Music is not the main source of income for the band. Ms. Yu has a career in finance while Ms. Pan works in marketing.

“Indie music is different in the sense that we have the freedom of creativity, while if you do commercial music you have to go with the trend,” said Ms. Pan. “Also, in Hong Kong, to be a commercially successful musician, you have to create very karaoke-friendly songs.”

As one of the main organisers of The Week Music Festival, Elaine Ip recognises the difficulties indie musicians face and the challenges in promoting a festival dedicated to them.

“When your job is an artist, and you also have to market yourself, this is not what you do best. So that’s where we come in. We handle all the promotion for them, so all they have to do is come and have fun,” Ms. Ip said.

This is the second year of Indie Music Festival. The organisation is on a shoestring budget, but they still do everything they can to focus on the show because they see value in promoting indie singers in Hong Kong.

“I think for Hong Kong, in general, this is important, because the creative scene here tends to have a hard time,” Ms. Ip said. “It is not really in the local culture for people to attend shows featuring musicians they have never heard of, so it is our responsibility to promote and show people how good our local bands actually are.”

First name, Chikin, from the Hong Kong Music Critics Community (HKMC²) said running music festivals in Hong Kong is tough because of limited audience and venues.

“For example, Hidden Agenda, is a famous local indie music live house. It is in an industrial area, but its licence was not recognised and the fire prevention was not good enough. After they moved three times, they thought of many methods to survive. For instance, the possibility of turning their place into a coffee shop, but unfortunately, they were simply unable to continue,” Chikin explained.
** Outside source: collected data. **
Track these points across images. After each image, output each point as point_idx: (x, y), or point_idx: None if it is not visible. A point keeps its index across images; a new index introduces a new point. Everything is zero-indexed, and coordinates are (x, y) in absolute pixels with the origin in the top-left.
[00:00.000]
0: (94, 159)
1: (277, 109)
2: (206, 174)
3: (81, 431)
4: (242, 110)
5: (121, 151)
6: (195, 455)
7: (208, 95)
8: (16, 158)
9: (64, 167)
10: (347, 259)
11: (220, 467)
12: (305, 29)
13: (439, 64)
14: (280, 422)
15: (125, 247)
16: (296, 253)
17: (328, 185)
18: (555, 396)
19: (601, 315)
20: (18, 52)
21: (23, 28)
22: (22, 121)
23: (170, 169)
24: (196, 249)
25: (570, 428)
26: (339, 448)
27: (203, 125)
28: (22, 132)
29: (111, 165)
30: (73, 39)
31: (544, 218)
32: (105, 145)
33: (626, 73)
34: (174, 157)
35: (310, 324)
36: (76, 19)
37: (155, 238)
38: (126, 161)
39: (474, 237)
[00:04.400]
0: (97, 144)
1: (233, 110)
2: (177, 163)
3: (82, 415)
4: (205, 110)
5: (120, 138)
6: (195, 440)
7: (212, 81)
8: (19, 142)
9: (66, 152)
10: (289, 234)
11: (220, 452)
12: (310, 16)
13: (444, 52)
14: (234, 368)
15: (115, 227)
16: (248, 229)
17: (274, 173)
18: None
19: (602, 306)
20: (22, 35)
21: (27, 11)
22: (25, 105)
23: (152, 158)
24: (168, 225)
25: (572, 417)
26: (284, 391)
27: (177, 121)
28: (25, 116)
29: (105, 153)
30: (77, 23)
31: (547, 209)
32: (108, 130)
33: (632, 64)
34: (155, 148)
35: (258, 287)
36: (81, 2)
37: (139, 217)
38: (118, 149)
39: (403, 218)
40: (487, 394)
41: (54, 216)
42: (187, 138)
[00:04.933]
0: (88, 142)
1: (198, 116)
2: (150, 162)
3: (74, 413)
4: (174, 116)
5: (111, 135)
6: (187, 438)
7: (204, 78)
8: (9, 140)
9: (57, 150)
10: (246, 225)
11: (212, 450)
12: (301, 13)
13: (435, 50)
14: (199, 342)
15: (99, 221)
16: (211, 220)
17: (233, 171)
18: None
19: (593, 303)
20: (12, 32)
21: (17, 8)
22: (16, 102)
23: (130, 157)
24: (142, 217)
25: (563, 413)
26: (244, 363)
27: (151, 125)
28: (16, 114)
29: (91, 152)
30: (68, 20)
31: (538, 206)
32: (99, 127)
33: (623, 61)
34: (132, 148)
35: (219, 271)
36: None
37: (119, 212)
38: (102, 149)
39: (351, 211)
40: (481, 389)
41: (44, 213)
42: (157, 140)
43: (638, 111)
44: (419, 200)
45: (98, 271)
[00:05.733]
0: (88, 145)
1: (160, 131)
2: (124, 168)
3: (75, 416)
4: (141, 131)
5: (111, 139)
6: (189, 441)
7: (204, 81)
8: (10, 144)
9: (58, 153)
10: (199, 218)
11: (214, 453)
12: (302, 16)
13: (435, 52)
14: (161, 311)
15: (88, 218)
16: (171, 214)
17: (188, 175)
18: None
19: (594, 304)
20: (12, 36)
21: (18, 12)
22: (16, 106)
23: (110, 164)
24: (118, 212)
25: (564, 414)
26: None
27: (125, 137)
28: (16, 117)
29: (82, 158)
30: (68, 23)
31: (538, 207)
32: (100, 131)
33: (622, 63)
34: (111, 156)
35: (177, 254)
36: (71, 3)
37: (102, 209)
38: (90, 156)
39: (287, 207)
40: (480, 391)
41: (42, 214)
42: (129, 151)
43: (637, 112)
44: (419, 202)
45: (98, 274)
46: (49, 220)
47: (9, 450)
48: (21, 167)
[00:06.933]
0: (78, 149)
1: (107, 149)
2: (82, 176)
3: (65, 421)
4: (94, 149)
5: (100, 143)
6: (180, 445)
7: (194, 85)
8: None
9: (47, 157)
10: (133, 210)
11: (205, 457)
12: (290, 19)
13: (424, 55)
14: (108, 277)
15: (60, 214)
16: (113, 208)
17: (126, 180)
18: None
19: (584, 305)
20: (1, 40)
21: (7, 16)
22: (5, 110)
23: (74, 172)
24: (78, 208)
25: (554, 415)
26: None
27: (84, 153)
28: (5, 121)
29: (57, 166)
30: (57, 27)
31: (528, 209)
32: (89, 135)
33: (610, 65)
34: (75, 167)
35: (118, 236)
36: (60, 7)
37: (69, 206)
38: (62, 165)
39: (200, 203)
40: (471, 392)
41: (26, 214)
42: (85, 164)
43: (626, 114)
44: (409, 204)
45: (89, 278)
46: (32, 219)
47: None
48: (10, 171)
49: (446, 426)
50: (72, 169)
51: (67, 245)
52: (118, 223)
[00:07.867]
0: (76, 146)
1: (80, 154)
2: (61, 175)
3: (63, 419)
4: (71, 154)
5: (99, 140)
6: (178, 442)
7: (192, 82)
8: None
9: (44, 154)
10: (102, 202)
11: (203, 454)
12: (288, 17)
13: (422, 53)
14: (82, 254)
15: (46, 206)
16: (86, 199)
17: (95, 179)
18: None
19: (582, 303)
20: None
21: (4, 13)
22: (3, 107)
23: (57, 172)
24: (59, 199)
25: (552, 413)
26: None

Other music festivals, such as Wow and Flutter, also have problems despite surviving for three years. This year the organisers said that they did not want to arrange it anymore because the government is going turn their venue in West Kowloon into the Forbidden City Museum.

“Unlike popular artists from large record labels who can earn their living through advertisements and commercial music, indie musicians rely on album sales and performances. So when the venues are so limited, the rent goes up. How could they have enough sustainability to continue their music career?” Chikin questioned.

But indie musicians are getting some exposure. Chikin noticed that Radio 903 has been playing indie music pieces. He hoped the media can do the same in order to boost the development of indie music.

“There will only be more and more indie musicians because the cost of producing music is decreasing in comparison to before. Nowadays, you can use your own instrument and recording devices to create a decent piece of work at home. When this trend can possibly be the mainstream way of creating music, our range of musical pursuit does not have to stay within the boundaries of popular music,” said Chikin.

As for musicians who work hard at their day jobs in order to live their dream, Chikin believed they have a different mindset that makes their music beautiful. He thought that they put their souls into their music and their work should be appreciated.

“I think in Hong Kong currently it is difficult to profit from music, especially if you think of record sales. Overall, bands are not making money. So we don’t play music for money. We play it because we love it,” said Ms. Yu, the drummer.

As the show ended and the crowd dispersed, the three members of After After Party disappeared into the night together with their guitar cases, their mutual passion sustaining them despite the challenges.